Ennesimo pasticcio di Facebook: censura come “pornografiche” alcune opere di Rubens
Gli algoritmi di Facebook non sembrano andare molto d’accordo con l’arte visto che non sono in grado di riconoscere un’opera d’arte da un’immagine pornografica. Ennesima figuraccia del social network, nei confronti stavolta di alcuni capolavori di Rubens, ma la risposta dell’ente del turismo fiammingo è tutta da ridere…
Facebook perde colpi. No, non ci riferiamo solo al crollo del titolo sul mercato azionario americano, il più alto mai registrato a Wall Street, con il colosso dei web che ha bruciato nel giro di pochi minuti oltre 114 miliardi di dollari perdendo circa il 19 % del suo valore. Il più importante social network del pianeta continua a mostrare falle nella gestione di cosa sia censurabile e cosa no eppure a dispetto dei cali in borsa le risorse per strutturare in maniera seria gli algoritmi e gli automatismi non dovrebbero mancare… Tra razzismo spinto, fake news, problemi nella gestione della privacy, la scure della censura social sembra abbattersi sempre più spesso sull’arte arrivando ad oscurare capolavori universalmente conosciuti perché reputati pornografici. L’ultimo eclatante caso riguarda una serie di immagini di opere di Pieter Paul Rubens (Siegen, 1577 – Anversa, 1640), tra cui il Trittico della Deposizione dalla Croce, postate sulla pagina dell’Ufficio del Turismo fiammingo e censurate da Facebook. Meravigliosa la risposta di VISITFLANDERS, l’ente del turismo fiammingo, che denuncia la censura di Facebook con un video che è già diventato virale.
I CASI PIÙ ECLATANTI
Non è la prima volta che Facebook oscura opere d’arte da quando sono diventate più stringenti le norme sul nudo. Il primo a incappare nella censura puritana del social network è stato Jerry Saltz, il celebre critico d’arte premio Pulitzer del New York Magazine, che aveva postato sulla sua pagina la foto di un affresco di Pompei di duemila anni fa. Saltz ha ricevuto un avviso da Facebook che lo informava che l’accesso al suo account era stato sospeso. Stessa sorte è toccata alla pagina del Centre Pompidou che ha postato un’immagine di una donna nuda di Gerhard Richter al Jeu de Paume che aveva pubblicato un nudo della fotografa francese Laure Albin Guillot. Non è andata meglio, manco a dirlo, con l’Origine du monde di Gustave Courbet, la Venere di Willendorf, una delle più famose e antiche rappresentazioni della storia della nudità femminile e perfino con la Sirenetta di Copenaghen, simbolo della capitale danese, fotografata ogni anno da milioni di turisti, ma censurata anch’essa da social media di Mark Zuckerberg. Un elenco lunghissimo che dimostra la “cecità” dell’algoritmo che non è in grado di distinguere un’opera d’arte da un’immagine pornografica.
IL RUBENS OSCURATO
L’ultimo caso in ordine di tempo riguarda alcune opere di Pieter Paul Rubens, tra cui il Trittico della Deposizione dalla Croce, postate sulla pagina dell’ente del Turismo Fiammingo e censurate dal social network perché ritenute pornografiche.
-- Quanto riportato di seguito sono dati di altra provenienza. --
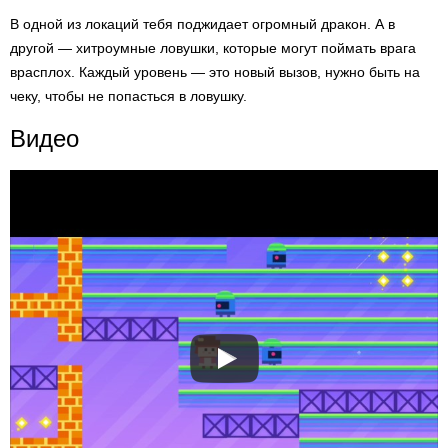
В одной из локаций тебя поджидает огромный дракон. А в
другой — хитроумные ловушки, которые могут поймать врага
врасплох. Каждый уровень — это новый вызов, нужно быть на
чеку, чтобы не попасться в ловушку.
Видео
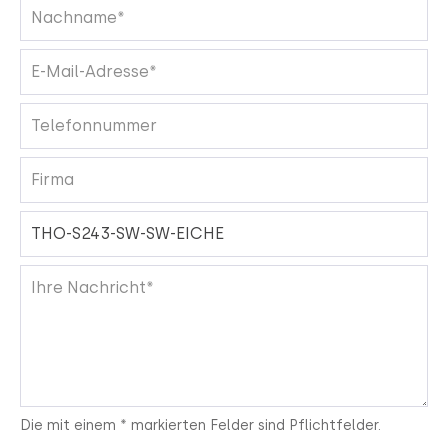
Die mit einem * markierten Felder sind Pflichtfelder.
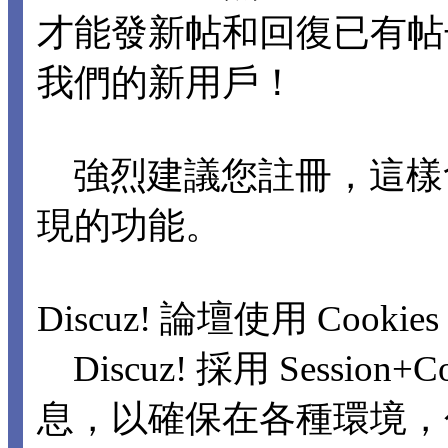
才能發新帖和回復已有
我們的新用戶！
強烈建議您註冊，這樣
現的功能。
Discuz! 論壇使用 Cookie
Discuz! 採用 Sessio
息，以確保在各種環境，包括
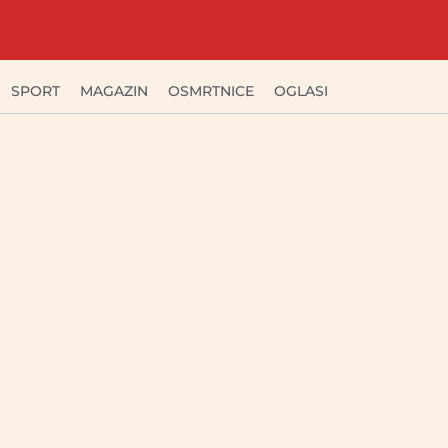
SPORT
MAGAZIN
OSMRTNICE
OGLASI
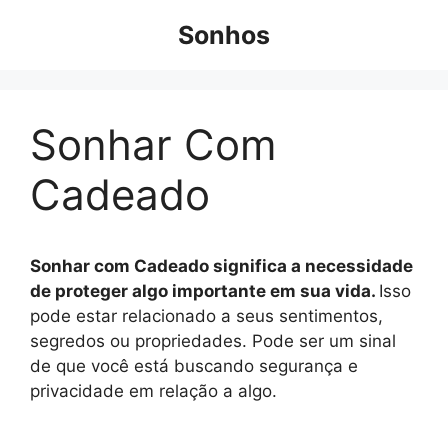
Pular
Sonhos
para
o
conteúdo
Sonhar Com
Cadeado
Sonhar com Cadeado significa a necessidade
de proteger algo importante em sua vida.
Isso
pode estar relacionado a seus sentimentos,
segredos ou propriedades. Pode ser um sinal
de que você está buscando segurança e
privacidade em relação a algo.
Sotto accusa la nudità dei personaggi rappresentati. VISITFLANDERS ha denunciato la censura realizzando un video di protesta, in chiave ironica, già diventato virale. Nel breve video si vede la polizia fiamminga che invita i visitatori della Rubenshuis di Anversa, la casa-museo del pittore, che si dichiarano possessori di una pagina Facebook ad abbandonare in tutta fretta le sale e a non guardare le opere considerate “incriminate”. Un’iniziativa nata, come sostiene lo stesso CEO di VISITFLANDERS, Peter De Wilde, perché l’algoritmo del social network oscurando le immagini di opere d’arte che contengono nudi impedisce di fatto la diffusione della conoscenza dei maestri fiamminghi e causa un danno notevole in termini di promozione turistica. È davvero un peccato che il social network più utilizzato del pianeta sia così intransigente nei confronti della nudità e non applichi gli stessi parametri per bloccare la diffusione di fenomeni ben più gravi come il revenge porn, il bullismo da social, le fake news, il razzismo spinto. Un oscurantismo medievale che non ha alcuna ragione d’essere e che ha, come unica conseguenza, la diffusione della cultura.